Question soumise le 17 janvier 2017

Mme Colette Capdevielle interroge M. le garde des sceaux, ministre de la justice sur les conditions de la fin de vie en détention en France. La loi du 4 mars 2002 a introduit la suspension de peine pour raisons médicales, destinées aux personnes présentant une « pathologie engageant leur pronostic vital » ou « un état de santé durablement incompatible avec leur maintien en détention ». Néanmoins près de 150 personnes décèdent encore de mort naturelle chaque année en prison. La fin de vie en détention pose des questions essentielles de respect de la dignité humaine. L'accès aux soins, même aussi élémentaires que les médicaments anti-douleurs, le lien avec les proches, l'encadrement palliatif sont extrêmement difficiles pour les personnes détenues comme pour les personnels de surveillance et les équipes médicales.
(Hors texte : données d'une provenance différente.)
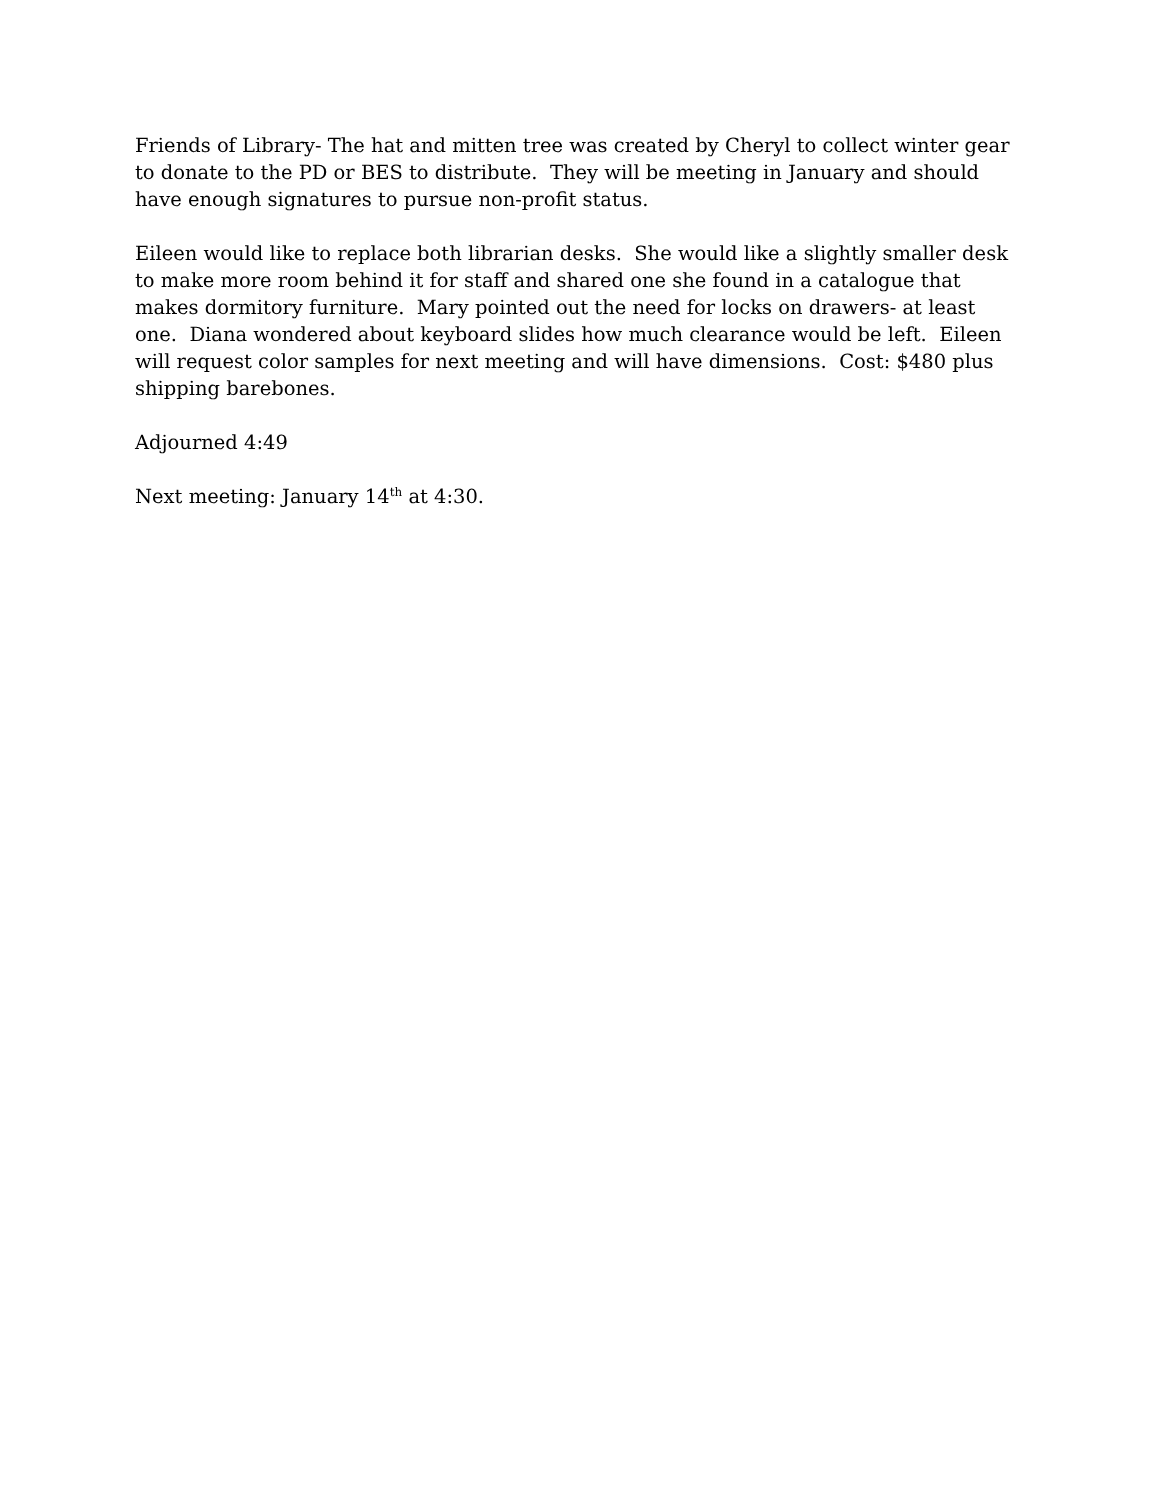Friends of Library- The hat and mitten tree was created by Cheryl to collect winter gear to donate to the PD or BES to distribute. They will be meeting in January and should have enough signatures to pursue non-profit status.
Eileen would like to replace both librarian desks. She would like a slightly smaller desk to make more room behind it for staff and shared one she found in a catalogue that makes dormitory furniture. Mary pointed out the need for locks on drawers- at least one. Diana wondered about keyboard slides how much clearance would be left. Eileen will request color samples for next meeting and will have dimensions. Cost: $480 plus shipping barebones.
Adjourned 4:49
Next meeting: January 14<sup>th</sup> at 4:30.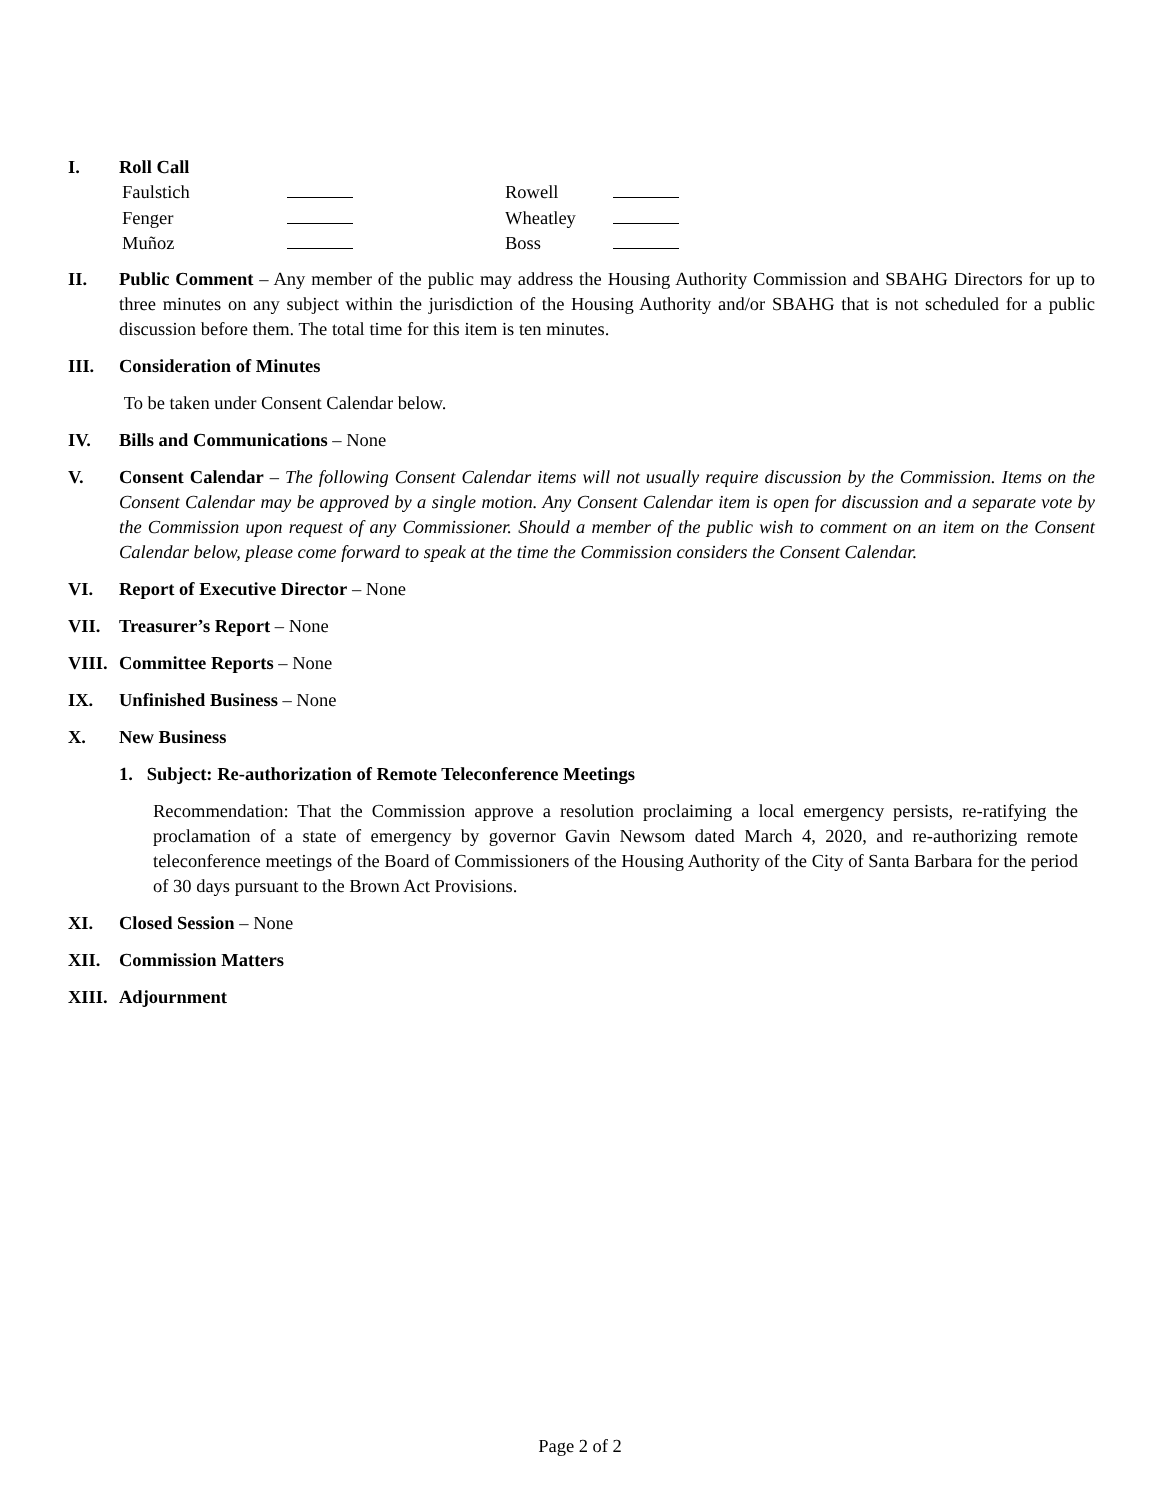I. Roll Call
Faulstich
Rowell
Fenger
Wheatley
Muñoz
Boss
II. Public Comment – Any member of the public may address the Housing Authority Commission and SBAHG Directors for up to three minutes on any subject within the jurisdiction of the Housing Authority and/or SBAHG that is not scheduled for a public discussion before them. The total time for this item is ten minutes.
III. Consideration of Minutes
To be taken under Consent Calendar below.
IV. Bills and Communications – None
V. Consent Calendar – The following Consent Calendar items will not usually require discussion by the Commission. Items on the Consent Calendar may be approved by a single motion. Any Consent Calendar item is open for discussion and a separate vote by the Commission upon request of any Commissioner. Should a member of the public wish to comment on an item on the Consent Calendar below, please come forward to speak at the time the Commission considers the Consent Calendar.
VI. Report of Executive Director – None
VII. Treasurer’s Report – None
VIII.
Committee Reports – None
IX. Unfinished Business – None
X. New Business
1. Subject: Re-authorization of Remote Teleconference Meetings
Recommendation: That the Commission approve a resolution proclaiming a local emergency persists, re-ratifying the proclamation of a state of emergency by governor Gavin Newsom dated March 4, 2020, and re-authorizing remote teleconference meetings of the Board of Commissioners of the Housing Authority of the City of Santa Barbara for the period of 30 days pursuant to the Brown Act Provisions.
XI. Closed Session – None
XII. Commission Matters
XIII.
Adjournment
Page 2 of 2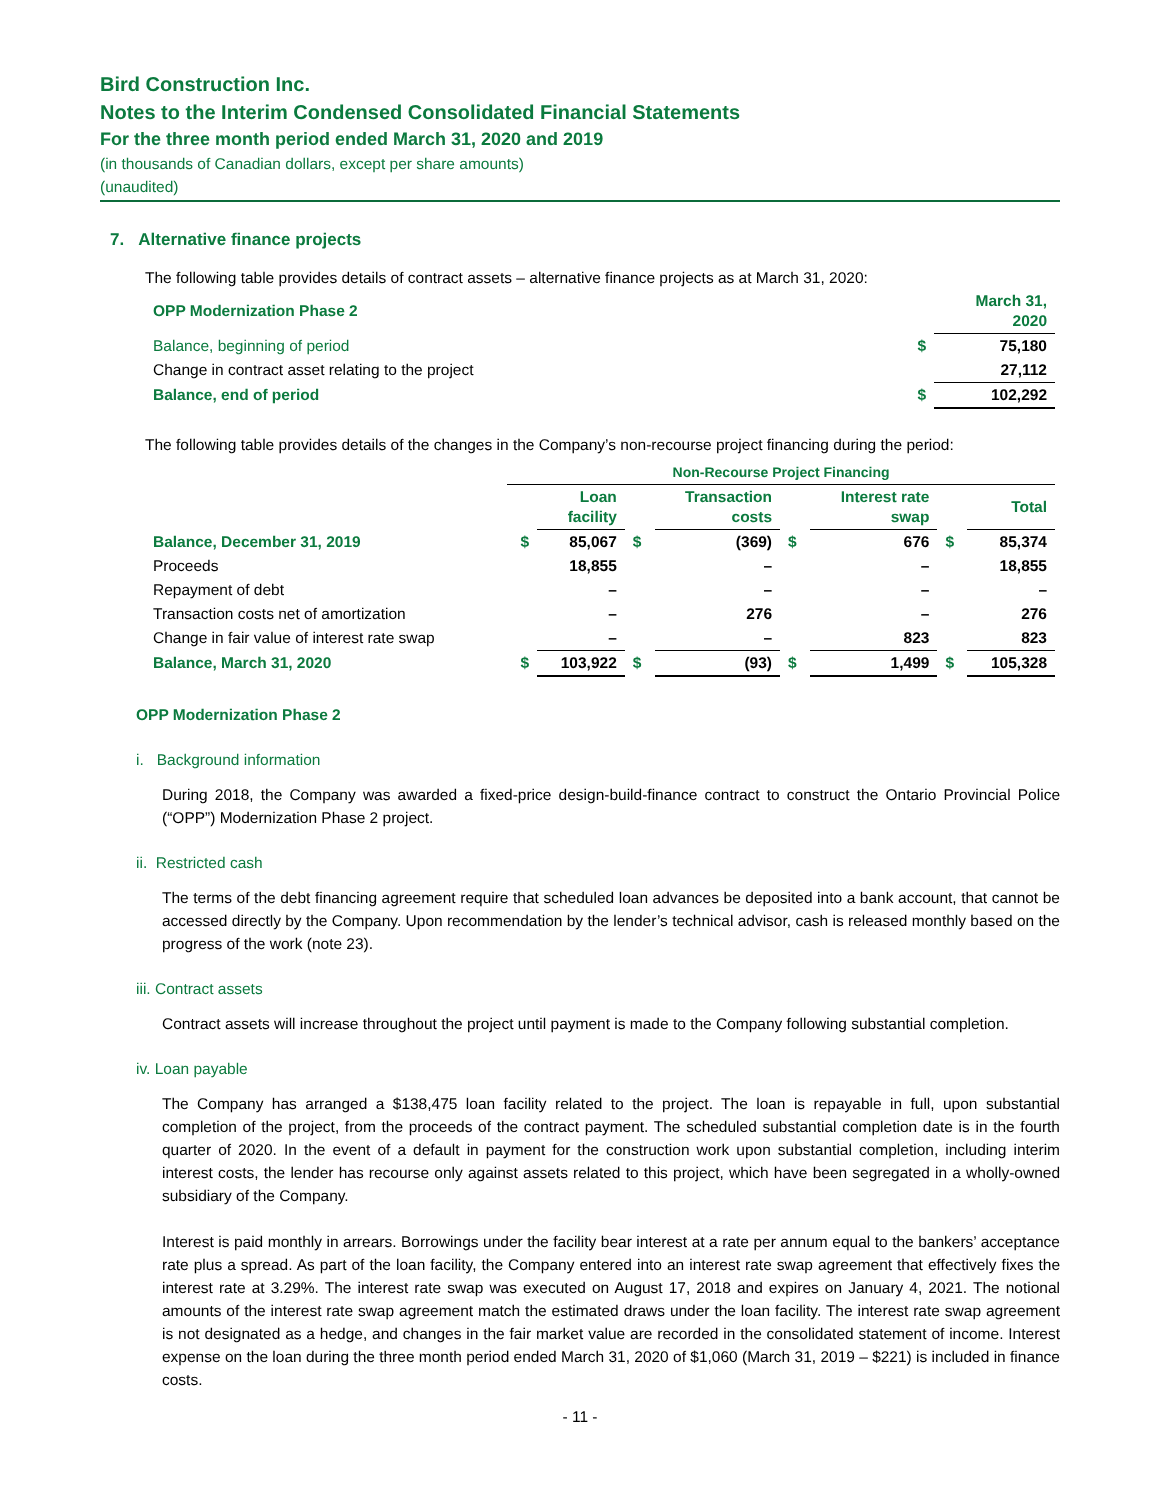Bird Construction Inc.
Notes to the Interim Condensed Consolidated Financial Statements
For the three month period ended March 31, 2020 and 2019
(in thousands of Canadian dollars, except per share amounts)
(unaudited)
7. Alternative finance projects
The following table provides details of contract assets – alternative finance projects as at March 31, 2020:
| OPP Modernization Phase 2 | | March 31, 2020 |
| --- | --- | --- |
| Balance, beginning of period | $ | 75,180 |
| Change in contract asset relating to the project | | 27,112 |
| Balance, end of period | $ | 102,292 |
The following table provides details of the changes in the Company’s non-recourse project financing during the period:
| | Non-Recourse Project Financing | | | | | | | |
| --- | --- | --- | --- | --- | --- | --- | --- | --- |
| | | Loan facility | | Transaction costs | | Interest rate swap | | Total |
| Balance, December 31, 2019 | $ | 85,067 | $ | (369) | $ | 676 | $ | 85,374 |
| Proceeds | | 18,855 | | – | | – | | 18,855 |
| Repayment of debt | | – | | – | | – | | – |
| Transaction costs net of amortization | | – | | 276 | | – | | 276 |
| Change in fair value of interest rate swap | | – | | – | | 823 | | 823 |
| Balance, March 31, 2020 | $ | 103,922 | $ | (93) | $ | 1,499 | $ | 105,328 |
OPP Modernization Phase 2
i. Background information
During 2018, the Company was awarded a fixed-price design-build-finance contract to construct the Ontario Provincial Police (“OPP”) Modernization Phase 2 project.
ii. Restricted cash
The terms of the debt financing agreement require that scheduled loan advances be deposited into a bank account, that cannot be accessed directly by the Company. Upon recommendation by the lender’s technical advisor, cash is released monthly based on the progress of the work (note 23).
iii. Contract assets
Contract assets will increase throughout the project until payment is made to the Company following substantial completion.
iv. Loan payable
The Company has arranged a $138,475 loan facility related to the project. The loan is repayable in full, upon substantial completion of the project, from the proceeds of the contract payment. The scheduled substantial completion date is in the fourth quarter of 2020. In the event of a default in payment for the construction work upon substantial completion, including interim interest costs, the lender has recourse only against assets related to this project, which have been segregated in a wholly-owned subsidiary of the Company.
Interest is paid monthly in arrears. Borrowings under the facility bear interest at a rate per annum equal to the bankers’ acceptance rate plus a spread. As part of the loan facility, the Company entered into an interest rate swap agreement that effectively fixes the interest rate at 3.29%. The interest rate swap was executed on August 17, 2018 and expires on January 4, 2021. The notional amounts of the interest rate swap agreement match the estimated draws under the loan facility. The interest rate swap agreement is not designated as a hedge, and changes in the fair market value are recorded in the consolidated statement of income. Interest expense on the loan during the three month period ended March 31, 2020 of $1,060 (March 31, 2019 – $221) is included in finance costs.
- 11 -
Certaines personnes sont amenées à passer plusieurs semaines UHSI (unité hospitalière sécurisée interrégionale), pourtant destinée à de courtes hospitalisations, parce que la détention est incompatible avec leur état pathologique. Près de 4 % de la population carcérale est âgée de 60 ans et plus, ce qui pose un défi majeur de prise en charge par l'administration pénitentiaire. Dès lors, elle lui demande de préciser quelles mesures il compte mettre en œuvre afin de limiter le nombre de personnes dont la fin de vie se déroule en détention et le, cas échéant, d'en adapter les conditions aux exigences de respect de la dignité humaine.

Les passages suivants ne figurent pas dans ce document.